What you have to do: Could you return all of the entries below exactly, minus the pictures?

Data extract:
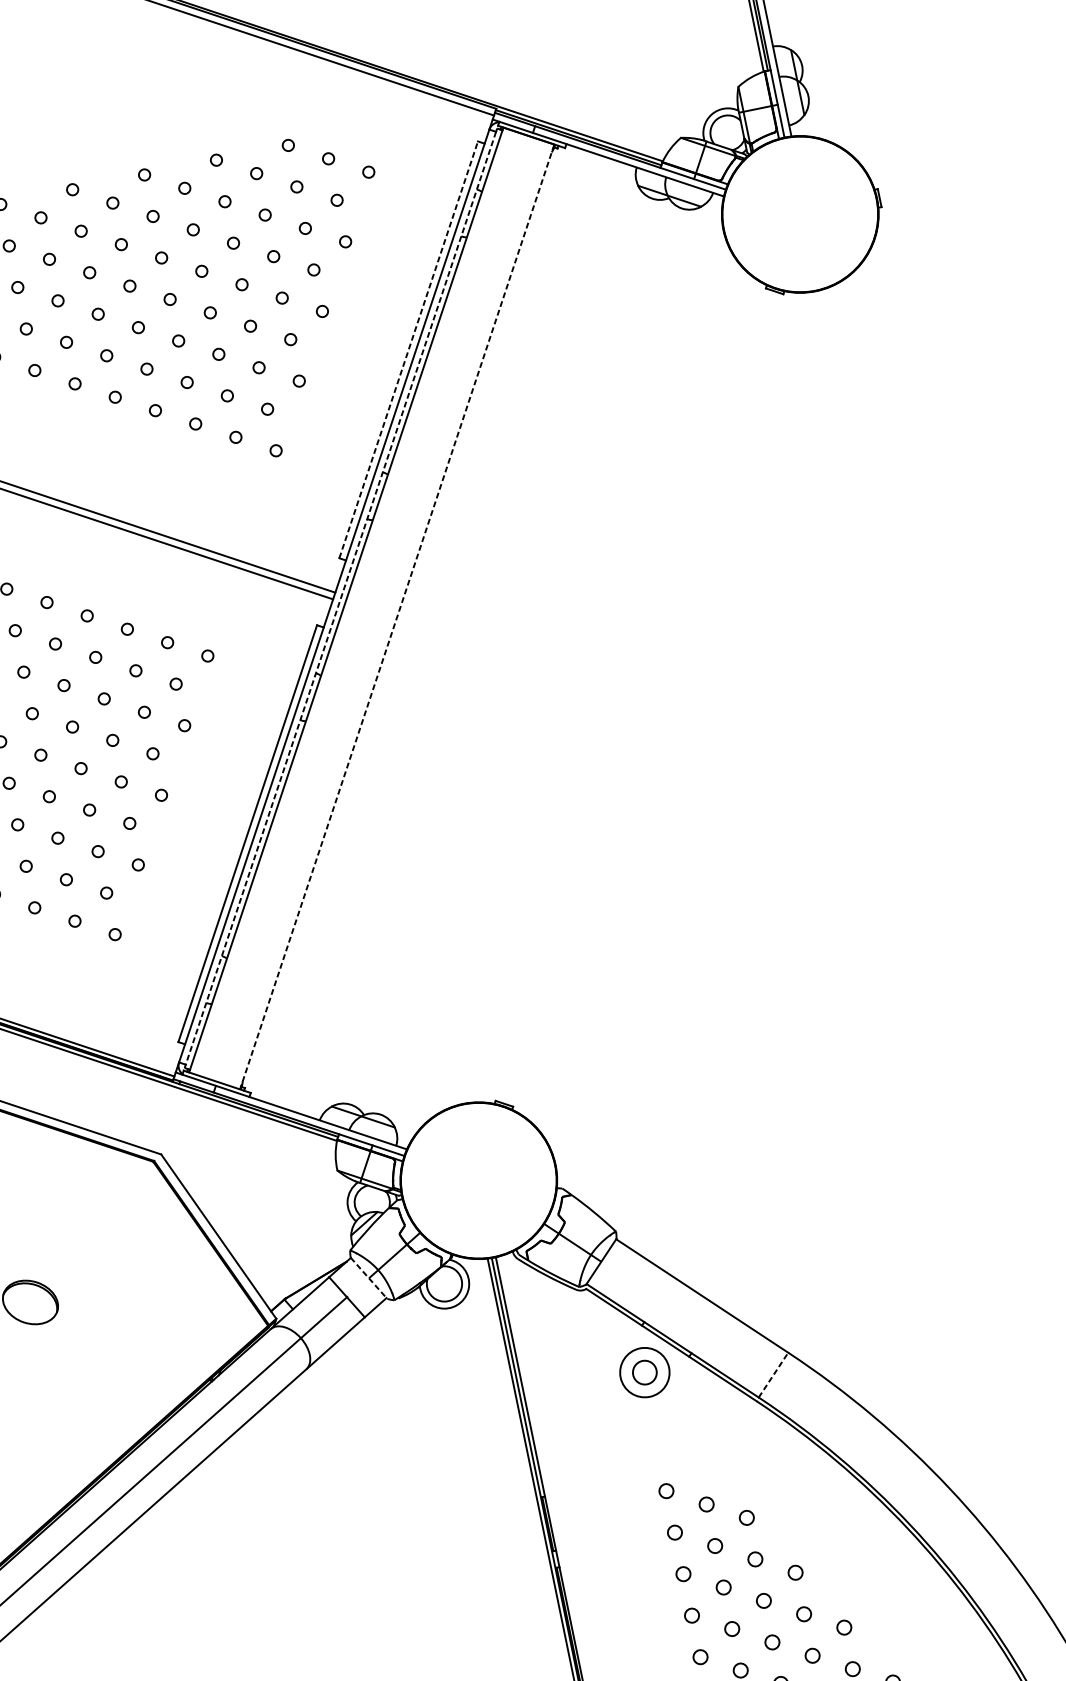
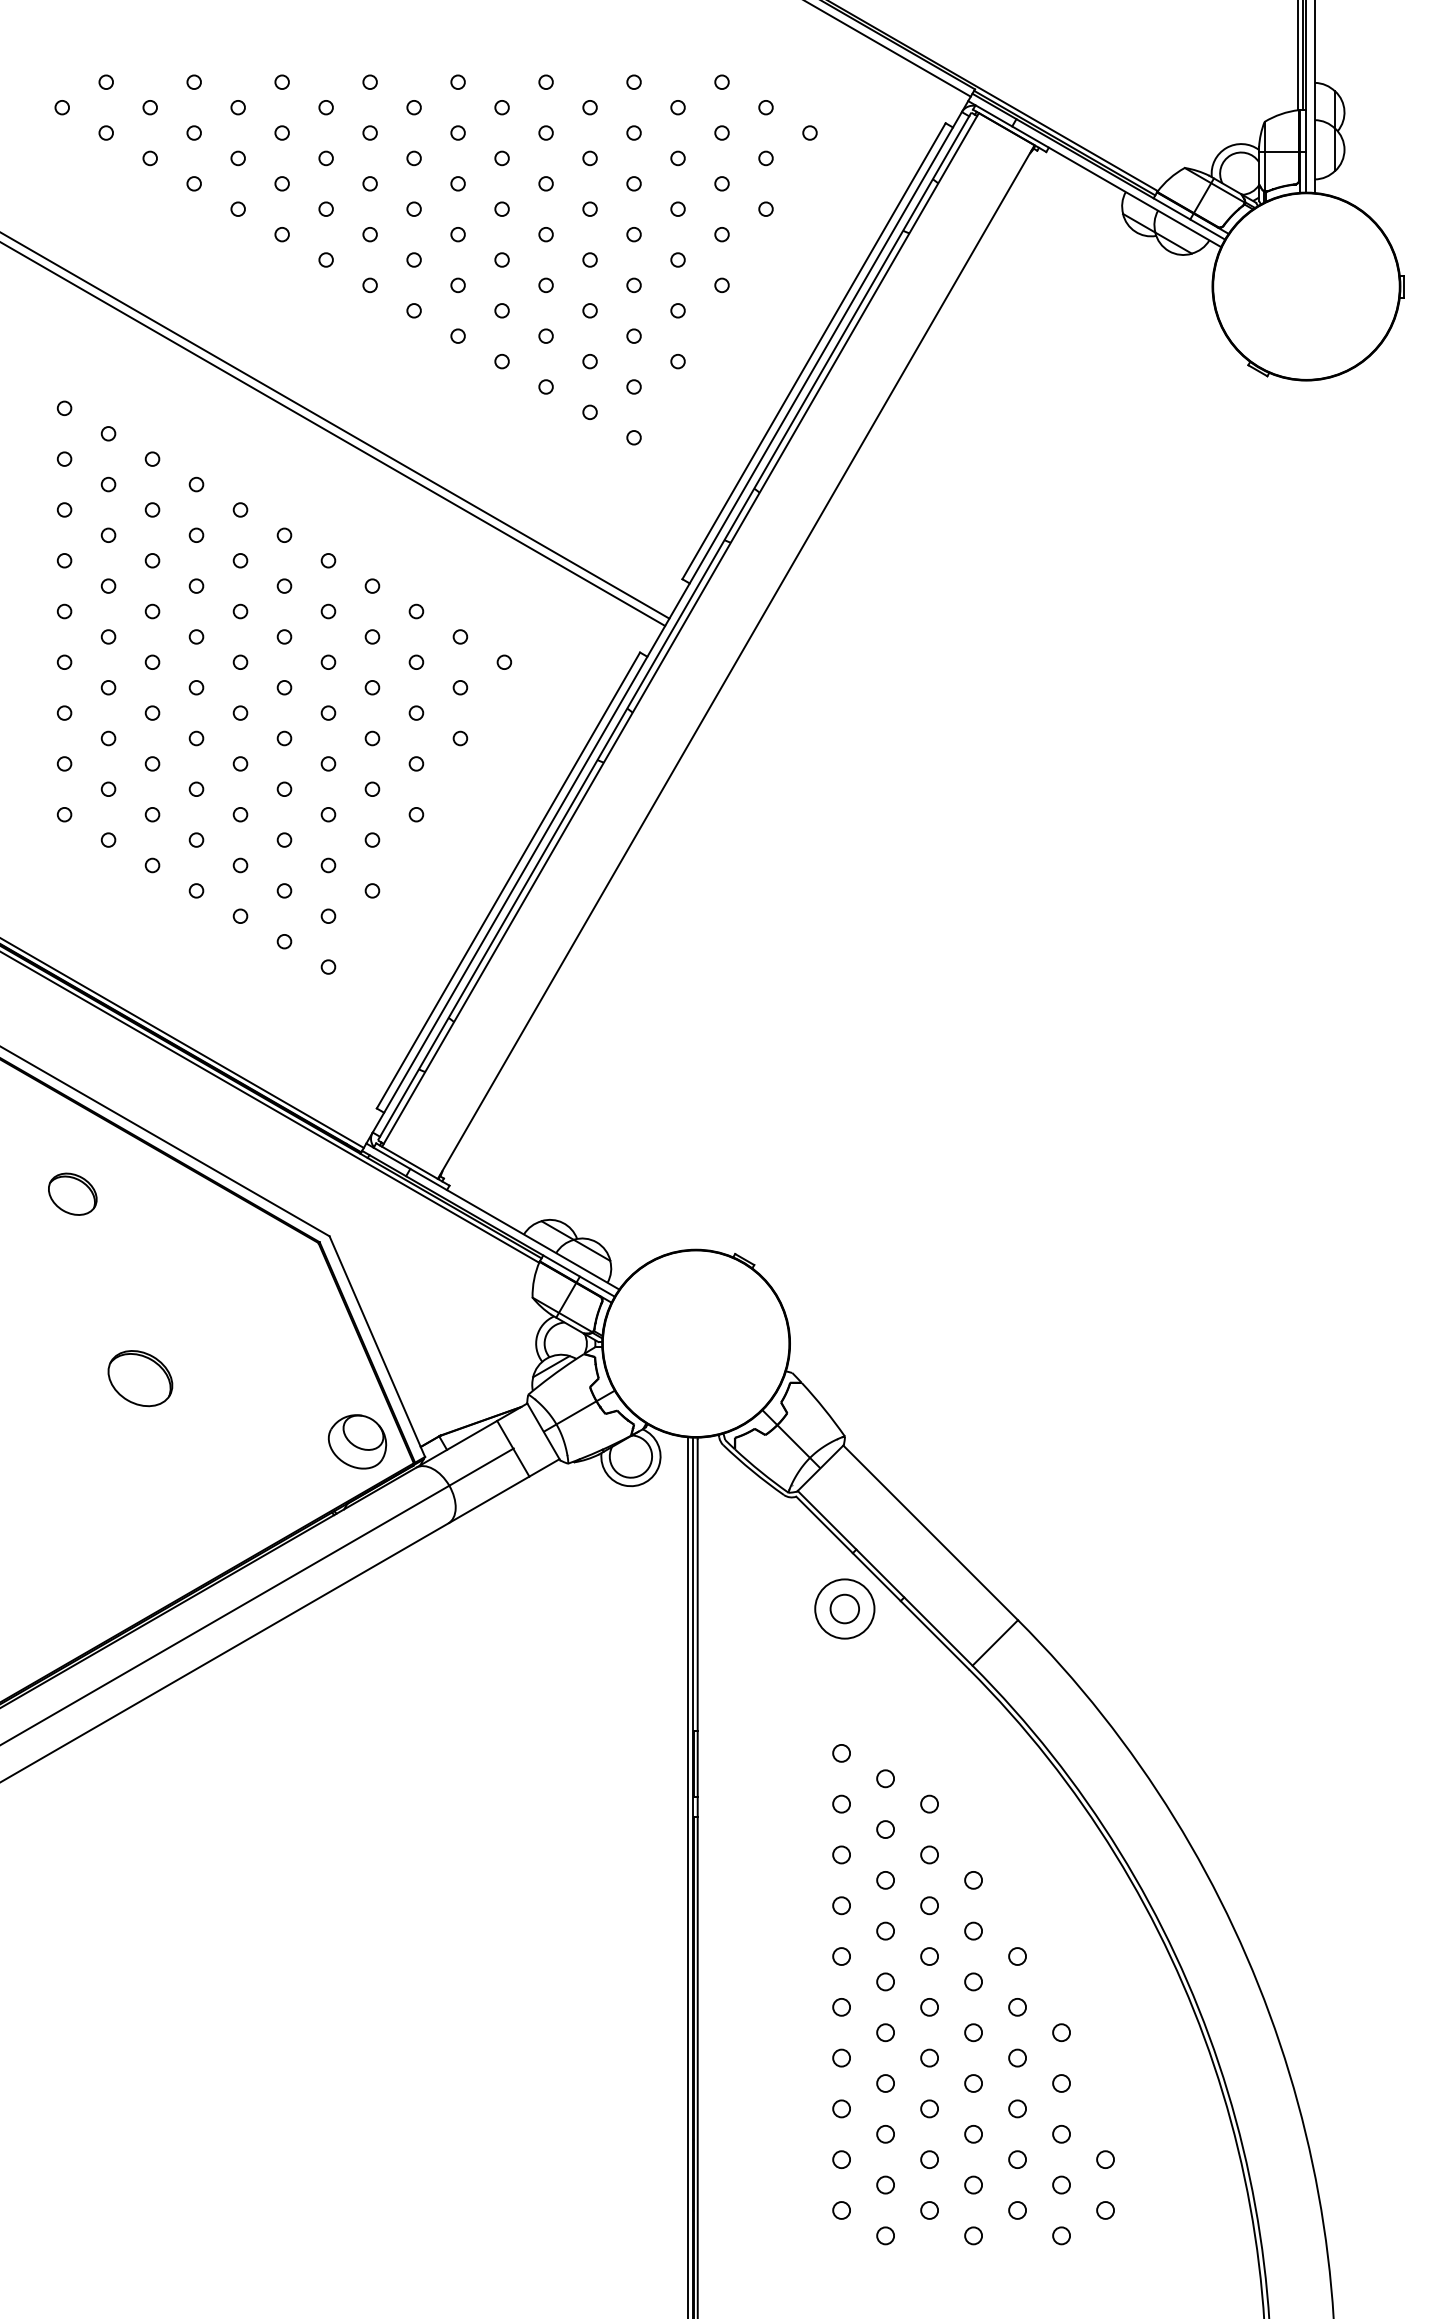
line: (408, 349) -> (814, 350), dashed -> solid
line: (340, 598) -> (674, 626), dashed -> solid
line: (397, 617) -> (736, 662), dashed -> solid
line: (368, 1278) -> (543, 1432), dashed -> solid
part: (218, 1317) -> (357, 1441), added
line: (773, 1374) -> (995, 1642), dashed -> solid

Exercise result:
line: (408, 349) -> (814, 350), dashed -> solid
line: (340, 598) -> (674, 626), dashed -> solid
line: (397, 617) -> (736, 662), dashed -> solid
line: (368, 1278) -> (543, 1432), dashed -> solid
part: (218, 1317) -> (357, 1441), added
line: (773, 1374) -> (995, 1642), dashed -> solid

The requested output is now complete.